Digitalization alone does not solve problems
March 22nd, 2025
The question is wrong
"We have to digitize" - we hear this phrase often. But digitalization is not a goal, it's a means. The real question is: what problem do you want to solve? And is technology really the best lever for this?
A large part of our everyday lives has long been digital - online banking, e-commerce, cloud documents. Nevertheless, many companies are still in the early stages when it comes to their own processes. Not because the technology is lacking, but because it is unclear where it will bring the greatest benefit.
Poor input, poor output
The most common mistake: digitally mapping an inefficient process one-to-one. Anyone who converts paper forms into PDF forms has digitized - but not improved anything. The friction remains, it just moves from the file folder to the database.

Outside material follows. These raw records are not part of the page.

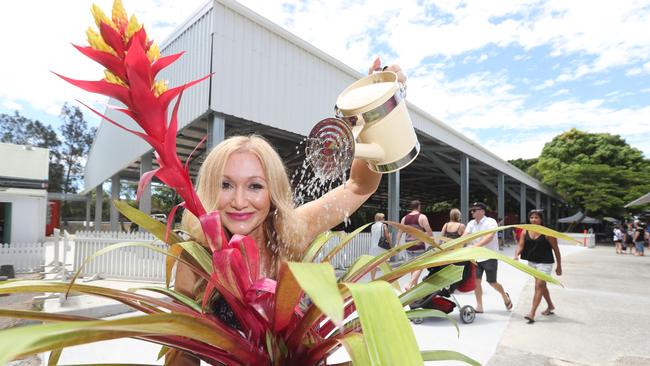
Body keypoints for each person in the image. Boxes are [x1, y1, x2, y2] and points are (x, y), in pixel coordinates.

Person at [173, 59, 406, 365]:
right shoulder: (195, 256)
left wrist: (375, 113)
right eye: (226, 185)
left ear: (273, 192)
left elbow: (358, 187)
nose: (239, 201)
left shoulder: (292, 229)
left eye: (255, 186)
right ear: (207, 191)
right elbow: (185, 350)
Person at [462, 202, 511, 313]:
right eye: (471, 210)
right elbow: (464, 236)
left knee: (492, 282)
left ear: (482, 211)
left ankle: (505, 296)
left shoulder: (491, 222)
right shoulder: (471, 223)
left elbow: (490, 237)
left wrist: (474, 247)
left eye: (474, 210)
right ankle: (479, 306)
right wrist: (456, 246)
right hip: (475, 257)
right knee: (476, 282)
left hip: (489, 256)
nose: (472, 212)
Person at [514, 209, 562, 323]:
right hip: (532, 263)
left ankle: (532, 313)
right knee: (541, 286)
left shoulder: (548, 233)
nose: (534, 219)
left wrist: (559, 266)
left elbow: (556, 250)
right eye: (531, 217)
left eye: (536, 217)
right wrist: (516, 255)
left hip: (545, 262)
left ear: (541, 219)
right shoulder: (525, 231)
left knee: (539, 285)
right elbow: (520, 245)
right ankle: (550, 306)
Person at [396, 200, 433, 290]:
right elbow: (429, 231)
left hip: (408, 246)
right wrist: (428, 238)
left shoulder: (404, 218)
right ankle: (410, 284)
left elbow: (400, 231)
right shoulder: (422, 217)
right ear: (418, 206)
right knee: (420, 266)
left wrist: (397, 244)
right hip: (419, 246)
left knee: (413, 267)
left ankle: (414, 289)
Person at [369, 212, 391, 280]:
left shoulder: (372, 226)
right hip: (381, 247)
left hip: (373, 247)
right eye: (384, 217)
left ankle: (373, 279)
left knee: (373, 264)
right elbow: (387, 236)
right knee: (385, 263)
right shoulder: (383, 225)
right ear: (381, 218)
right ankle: (387, 278)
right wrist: (390, 245)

Before you invest, it is worth taking a critical look at the existing process. It often turns out that the process itself is the problem - not the missing tool.

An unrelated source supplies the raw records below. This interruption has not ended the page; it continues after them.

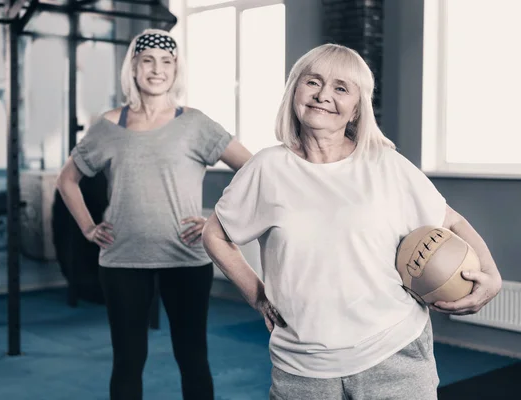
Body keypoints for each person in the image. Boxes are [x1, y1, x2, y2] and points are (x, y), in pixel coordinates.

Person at [202, 43, 502, 400]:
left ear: (356, 108)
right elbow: (215, 234)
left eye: (341, 88)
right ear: (294, 90)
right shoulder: (267, 169)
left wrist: (492, 275)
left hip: (394, 352)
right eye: (312, 82)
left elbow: (452, 222)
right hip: (302, 367)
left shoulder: (386, 164)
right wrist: (257, 294)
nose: (324, 95)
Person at [56, 28, 252, 400]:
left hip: (186, 259)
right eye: (148, 60)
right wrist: (87, 227)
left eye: (166, 62)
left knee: (192, 357)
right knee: (128, 361)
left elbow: (254, 171)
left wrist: (218, 221)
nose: (156, 69)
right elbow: (67, 180)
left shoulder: (195, 123)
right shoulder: (108, 126)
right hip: (122, 260)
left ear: (177, 70)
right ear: (134, 67)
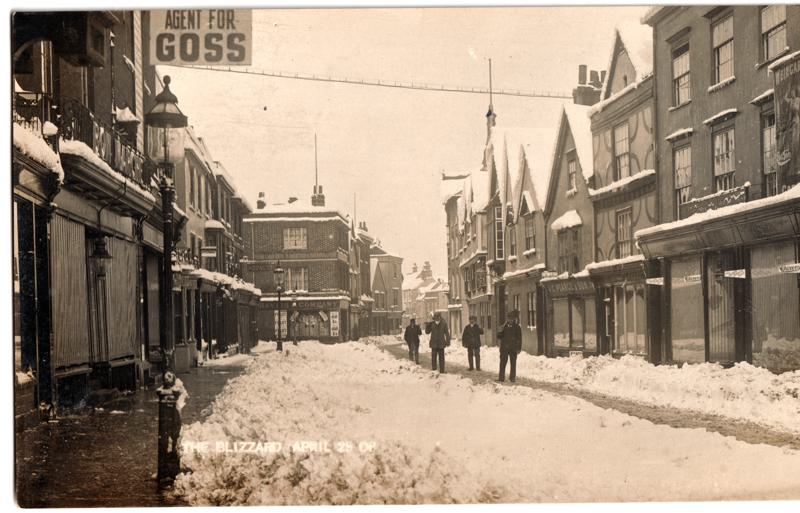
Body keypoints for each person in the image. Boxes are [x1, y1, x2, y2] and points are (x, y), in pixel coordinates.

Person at [497, 310, 522, 382]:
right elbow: (499, 337)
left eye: (512, 318)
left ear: (514, 319)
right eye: (509, 318)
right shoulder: (503, 327)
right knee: (502, 363)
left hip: (513, 348)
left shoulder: (517, 327)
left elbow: (519, 339)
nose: (510, 320)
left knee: (513, 363)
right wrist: (500, 331)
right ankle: (501, 378)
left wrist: (519, 348)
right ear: (507, 319)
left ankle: (512, 378)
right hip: (504, 348)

Six guidelines for a structured start
Understand the process first. Before you digitize, you need to know what you are digitizing. Which steps are necessary? Where do errors occur? Where is time wasted? Don't be afraid to improve a process while you are designing its digital counterpart. The best opportunity for process optimization is right now.
Set clear goals. "We want to become more digital" is not a goal. A goal is: "We want to reduce the processing time for customer inquiries from five days to two." Measurable, concrete, verifiable. Without clear goals, it is impossible to assess whether the project was successful.
Choose the right technology. Not the latest - the right one. A simple form tool can achieve more than a complex platform that nobody uses. Choosing the right software, hardware and infrastructure determines whether the solution works in everyday life or ends up in a drawer.
Think about security right from the start. Digital processes create new areas of attack. Encryption, access controls and authentication belong in the architecture, not as an afterthought. The earlier security is planned in, the more cost-effective and robust the result.
Don't forget the people. No one will use software that no one understands. Training, understandable interfaces and a realistic transition plan determine whether a digital process is accepted. Technology does not replace skills - it requires them.
Test, learn, adapt. No digital process works perfectly on the first try. Pilot projects, real feedback from users and a willingness to adapt make the difference between a project that works on a day-to-day basis and one that is forgotten after three months.
When standard software is not enough
In many cases, existing products cover the requirements. But as soon as legacy systems are involved that already manage some of the processes digitally, integration becomes the real challenge. Here, the path often leads to customized software - not as a luxury, but as the only way to connect the various systems in a meaningful way.